Marking-finishing algorithm

4. Generation collection algorithm

The garbage collection of commercial virtual machines uses a generation-by-generation collection algorithm to divide the memory into several blocks according to the object survival cycle. Java heap is divided into new generation and old age, so that the appropriate collection algorithm can be adopted according to the characteristics of chronology. In the new generation, a large number of objects die in each garbage collection, so choose the replication algorithm. The survival rate of old-age objects is high, and there is no extra space for allocation guarantee, so it is suitable to use "mark-clean" or "mark-organize" algorithm to recycle.

4. Memory allocation and recovery strategy

Object takes precedence in the Eden partition:

In most cases, objects are allocated in the Cenozoic Eden zone. When there is not enough space allocated to the Eden zone, the virtual machine initiates a Minor GC. After GC, the object tries to put into the Survivor space. If the Survivor space cannot be put into the object, it can only be transferred to the old age in advance through the space allocation guarantee mechanism.

The big object goes straight into the old age:

Large objects are Java objects that require a large amount of contiguous memory space. The virtual machine provides the-XX:PretenureSizeThreshold parameter, which is allocated directly in the old age if it is greater than this set value object. In this way, a large amount of memory replication can be avoided in the Eden area and two Survivor regions in the new generation.

Long-term surviving objects enter the old age:

The virtual machine defines an object age counter for each object. If the object is born in Eden and survives after a Minor GC, and can be accommodated by Survivor, it will be moved to Survivor space and the age of the object will be set to 1. After each Minor GC, the object still lives in the Survivor area, the age is increased by one, and when the age reaches the value set by the-XX:MaxTenuringThreshold parameter, it will move to the old age.

Dynamic age judgment:

Virtual machines do not always require that the age of the object must reach the value set by-XX:MaxTenuringThreshold in order to move the object to the old age. If the total size of all objects of the same age in Survivor is more than half of the Survivor space, objects older than or equal to that age can enter the old age directly.

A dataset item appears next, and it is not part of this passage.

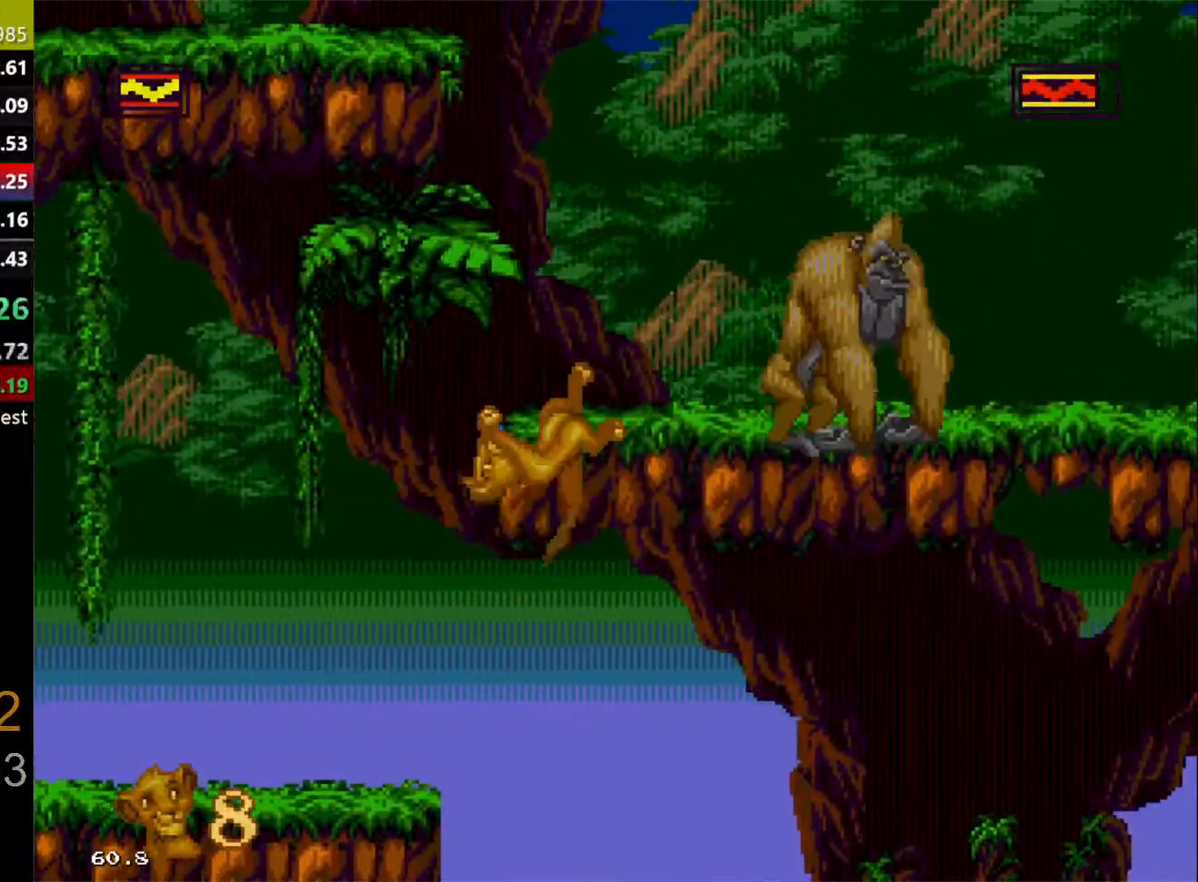
{"buttons": ["DPAD_UP", "DPAD_RIGHT"], "events": [[417, "DPAD_RIGHT", "down"]]}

Space allocation guarantee:

Before Minor GC, the virtual machine checks whether the maximum available contiguous space in the old era is greater than the total space of all objects in the new generation, and if the condition is true, then Minor GC is true. If not, the virtual machine checks to see if the HandlePromotionFailure setting allows the guarantee to fail. If allowed, it will continue to check whether the maximum available contiguous space in the old age is larger than the average size of the object moved to the old age, and if so, an Minor GC will be tried. If it is less than, or if the HandlePromotionFailure setting does not allow risk, a Full GC will be done.

New generation GC (Minor GC): garbage collection occurs in the new generation. Because most Java objects die overnight, Minor GC is very frequent and the collection speed is fast.

GC (Major GC/Full GC): garbage collection actions that took place in the old days. The emergence of Major GC is often accompanied by at least one Minor GC. Major GC is generally more than 10 times slower than Minor GC.